In late 1971 John Lennon left London behind and moved to New York, eager to join a youth movement rallying for social justice and an end to the Vietnam War. Lennon was quickly embraced by radicals and revolutionaries, the hippies and Yippies at odds with the establishment. Settling in Greenwich Village, the heart of Manhattan's counterculture, the former Beatle was soon on the frontlines of the antiwar movement and championing a range of causes and issues.
Seen as a savior by a generation in need of cultural heroes, Lennon was just as passionately hounded by a government eager to find enemies within. The FBI and White House considered Lennon a threat; a plan was devised to deport the singer prior to the election as a "strategic counter-measure" to preserve Richard Nixon's presidency in 1972.

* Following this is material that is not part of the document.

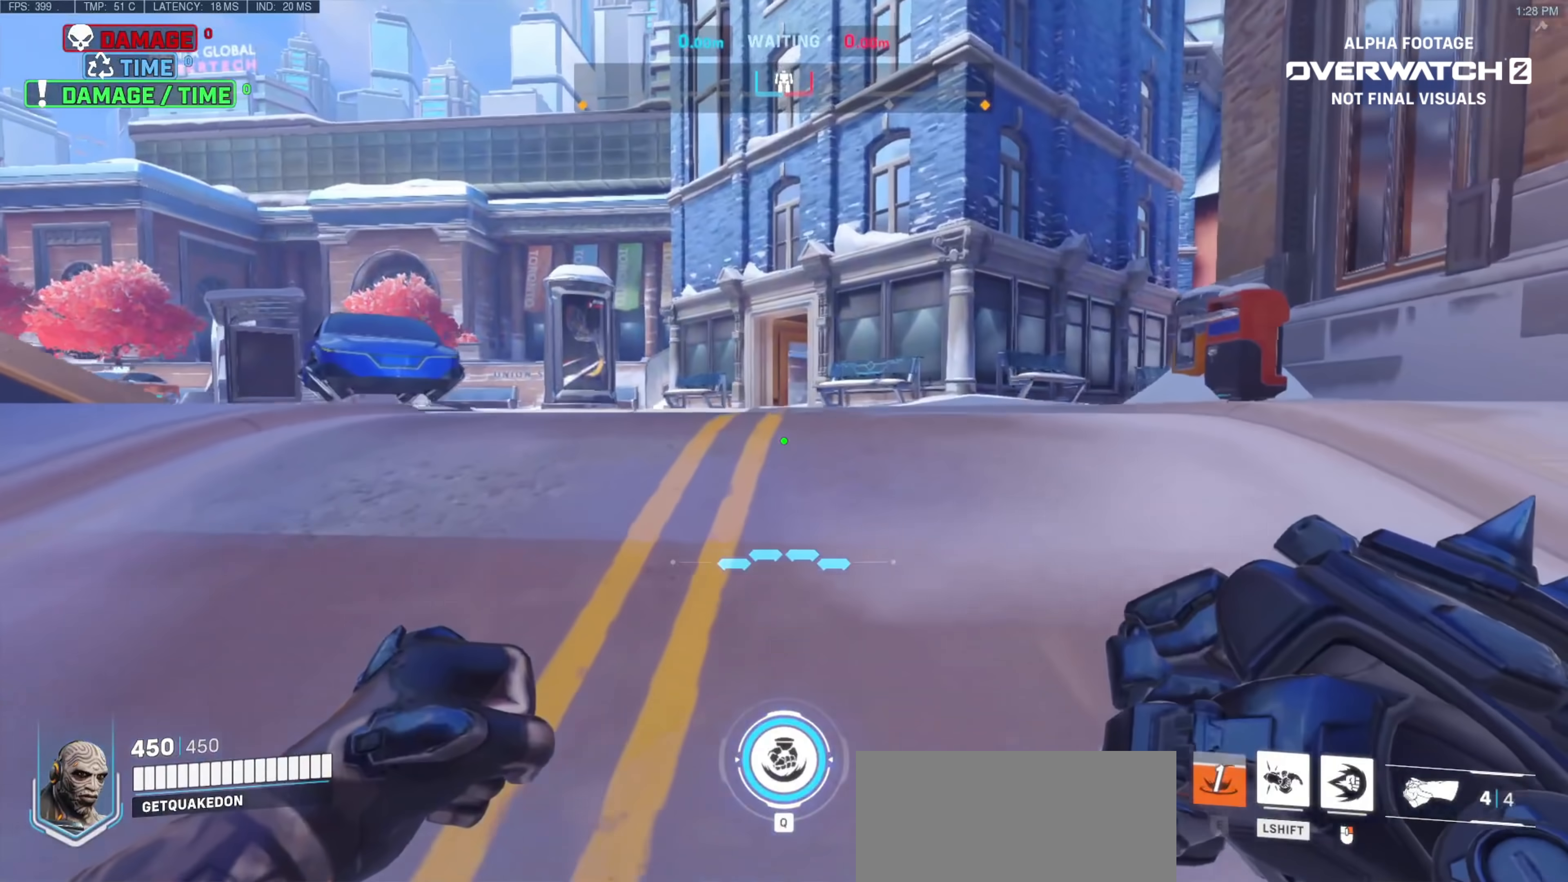
{"keys": ["w"], "mouse": [], "events": [[500, "e", "up"]]}
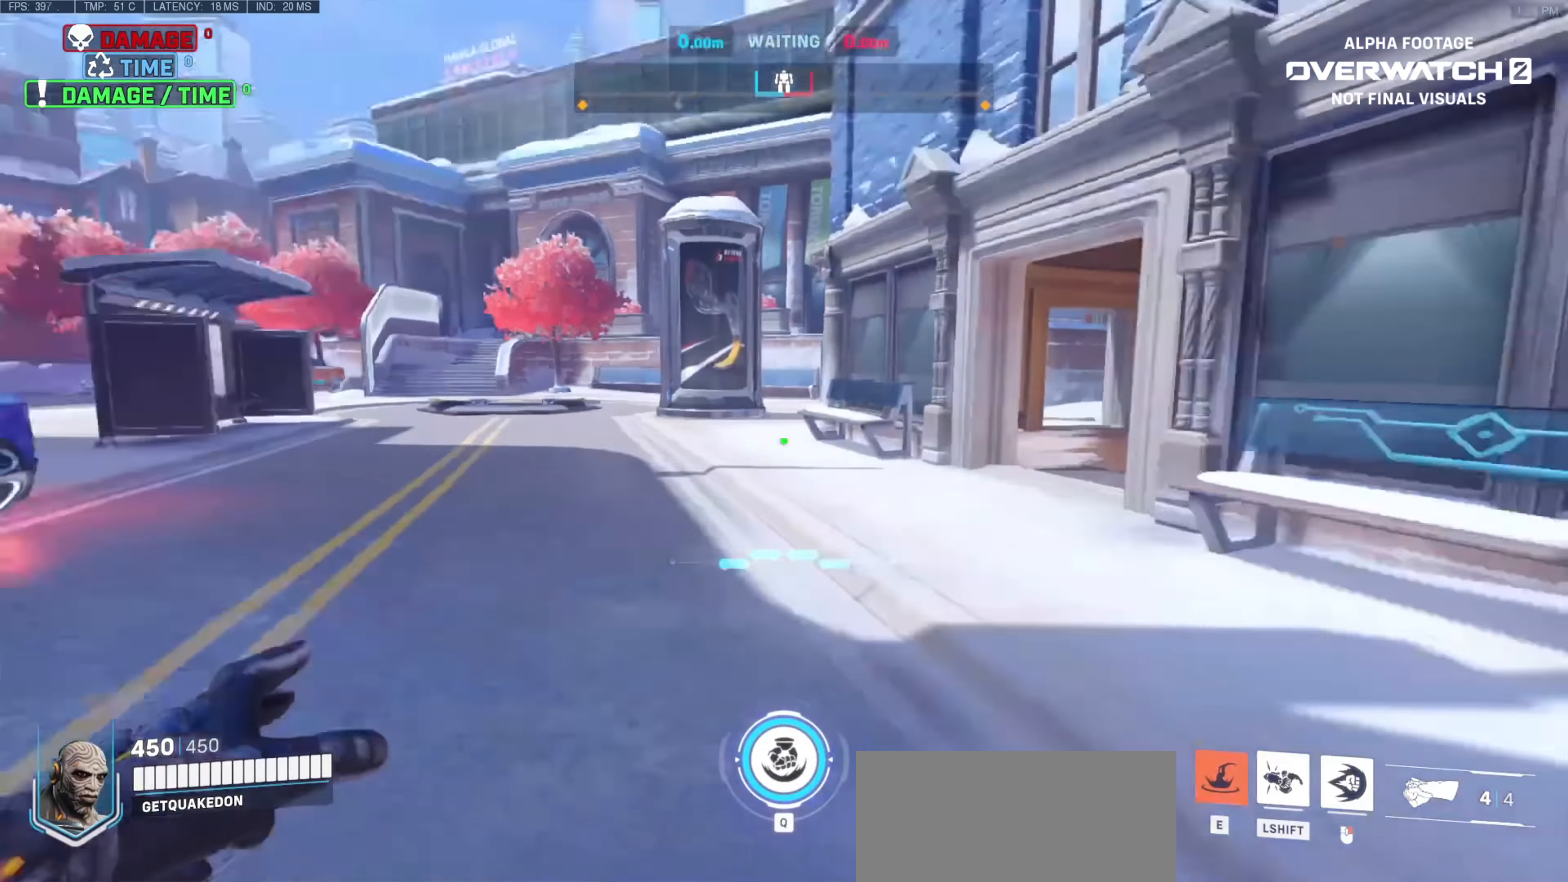
{"keys": ["w"], "mouse": [], "events": []}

The Walrus and the Elephants is told by an unlikely cast of friends, including the musicians of the Elephant's Memory band, who were among the few with a chance to see the man behind the Beatle. Exclusive interviews include writer and feminist leader Gloria Steinem; congressional black caucus cofounder Ron Dellums; "Chicago Seven" veteran Rennie Davis; immigration attorney Leon Wildes; and legendary poet-activist John Sinclair, whose imprisonment for marijuana - a 10-year sentence for two joints - kicked off Lennon's American journey.
It was a busy year of making albums, controversial TV appearances, and what would be Lennon's last full-length concert at Madison Square Garden; it was also a time of great change in America, with many of the confrontations that began brewing in the sixties reaching an end...and the beginning of a new era.
John Lennon fought for peace and was treated with scorn by some, suspicion by others - including a government wishing to silence the singer. The Walrus and the Elephants is a look back by those who fought the fight. He was a dreamer, but not the only one.
Finally, a John Lennon biography that takes a serious look beyond the man’s music and childhood and into the strange figure that stalked the civic hangover of the 1970s. Performed by the mature, rich voice of veteran actor Stephen Hoye, this audiobook by James A. Mitchell takes up where the Beatles left off: The moody philosopher-musician in New York hawking political causes and suffering the scrutiny of a frightened U.S. government.
Drawing on exclusive interviews with key figures ranging from Gloria Steinem to Ron Dellums, the book is a portrait of a time and a young man who served as a sometimes reluctant hero for so many. Lennon once sang that he did not believe in much - but many believed in him.